The Computational Propaganda Project, funded by the European Research Council and affiliated with Oxford University and the University of Washington, analyzed the role Twitter played in the American presidential election and found that Trump enjoyed a significant – one might even say yuge – advantage on the platform. Following the second presidential debate, pro-Trump hashtags generated roughly twice the traffic of pro-Clinton hashtags. And while most of that traffic seems to have come from real users based on frequency and times of tweets, a third of pro-Trump tweets seem to have come from bots, compared to only a fifth of pro-Clinton tweets. Interestingly, following the December 19, 2016, attack on a Christmas market in Berlin, dozens of Twitter accounts suspected to be bots switched from posting pro-Trump messages to posting attacks on Chancellor Angela Merkel. German Justice Minister Heiko Maas has gone so far as to suggest that Facebook be treated as a media company, meaning it would be legally accountable for its content.

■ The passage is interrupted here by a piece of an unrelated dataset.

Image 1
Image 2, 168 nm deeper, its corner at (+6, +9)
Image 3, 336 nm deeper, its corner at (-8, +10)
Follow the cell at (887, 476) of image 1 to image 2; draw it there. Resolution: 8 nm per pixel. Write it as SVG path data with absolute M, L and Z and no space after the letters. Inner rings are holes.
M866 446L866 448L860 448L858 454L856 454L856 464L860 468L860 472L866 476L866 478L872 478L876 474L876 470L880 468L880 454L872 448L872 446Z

This could foreshadow a particularly ugly Bundestag campaign in September. AfD has already made common cause with the American president-elect; its leaders have publicly praised him for both his policy preferences and his ability to beat the “establishment politicians” at their own game, and they have cited his surprise victory as proof that they might achieve the unthinkable and unseat Merkel. They seem to be taking up some of his tools, too: In October, Alice Weidel, a member of the AfD’s national leadership committee, told ZEITmagazin, “Of course we will include social bots in our election strategy. For a young party like ours, social media tools are essential to broadcast our positions to voters.”

Weidel later retracted her statement, saying the party would use social media tools – including social media analytics programs – but would abstain from using bots. But there are some indications that it has already broken that promise: On November 16, for example, dozens of accounts, many of them newly created, simultaneously posted an identical message with the slogan “Merkel muss weg” (Merkel must go) and a link to a YouTube video promoting an anti-Merkel protest organized by the AfD.

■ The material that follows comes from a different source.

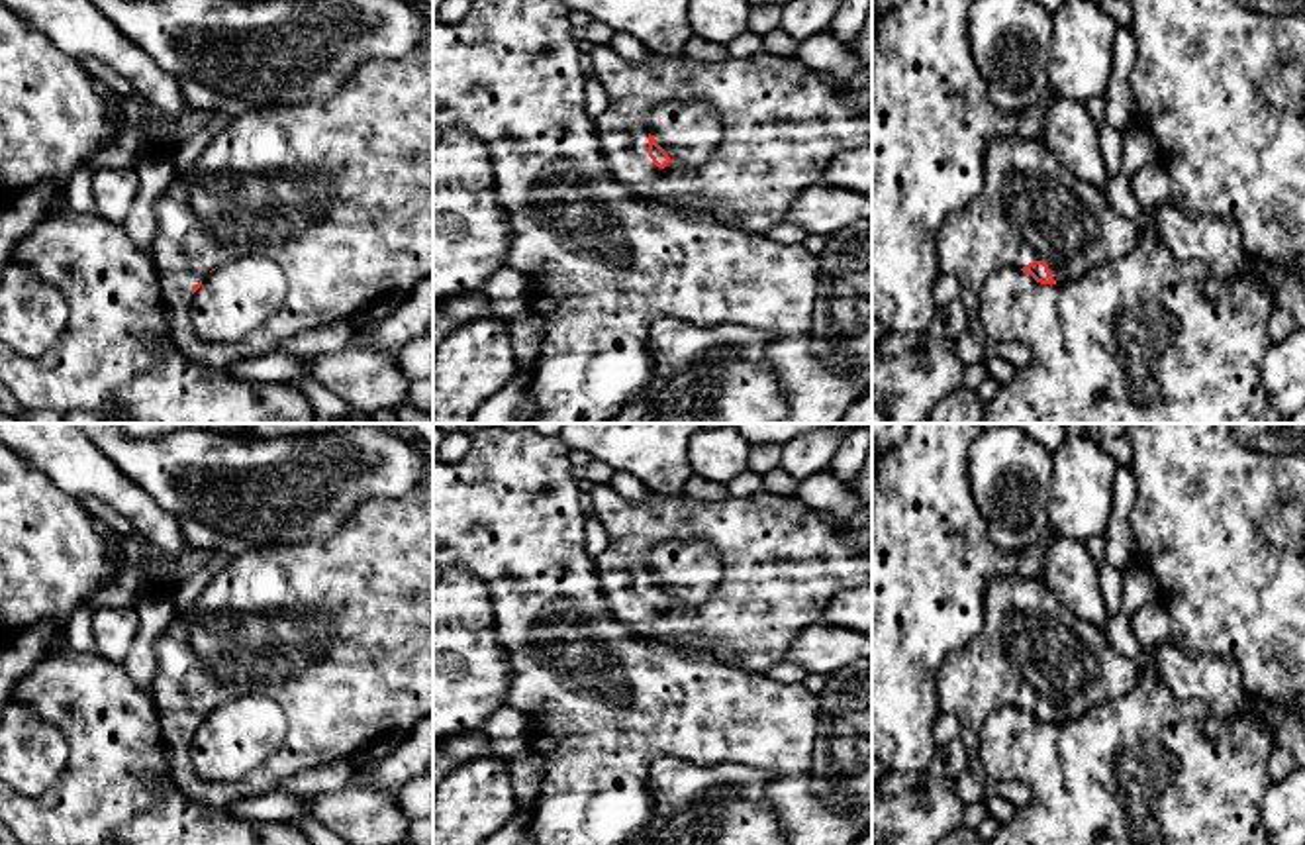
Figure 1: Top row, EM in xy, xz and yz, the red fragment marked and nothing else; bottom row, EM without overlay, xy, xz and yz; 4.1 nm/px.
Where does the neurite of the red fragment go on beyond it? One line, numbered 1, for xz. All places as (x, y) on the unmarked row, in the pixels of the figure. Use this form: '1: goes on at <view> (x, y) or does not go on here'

Professor Philip Howard, the lead researcher behind the Computational Propaganda Project, already observed evidence of this same pattern around the Brexit vote. Between June 5-12, his team sampled 1.5 million tweets with hashtags related to the referendum; of those 1.5 million, a third – 500,000 tweets – were generated by only one percent of the 300,000 accounts, strongly suggesting that they were programmed bots. Brexit bots were roughly three times as active as pro-Remain bots.

Bots aside, the various social media channels – Facebook in particular – upend traditional theories about how social movements are formed, which can help to explain why once-fringe movements like AfD, UKIP, and the Trump campaign are so surprisingly adept with these media. Helen Margetts, director of Oxford University’s Oxford Internet Institute, writes that social media “allows new, ‘tiny acts’ of political participation (liking, tweeting, viewing, following, signing petitions and so on), which turn social movement theory around. Rather than identifying with issues, forming collective identity and then acting to support the interests of that identity – or voting for a political party that supports it – in a social media world, people act first and think about it (or identify with others) later, if at all.”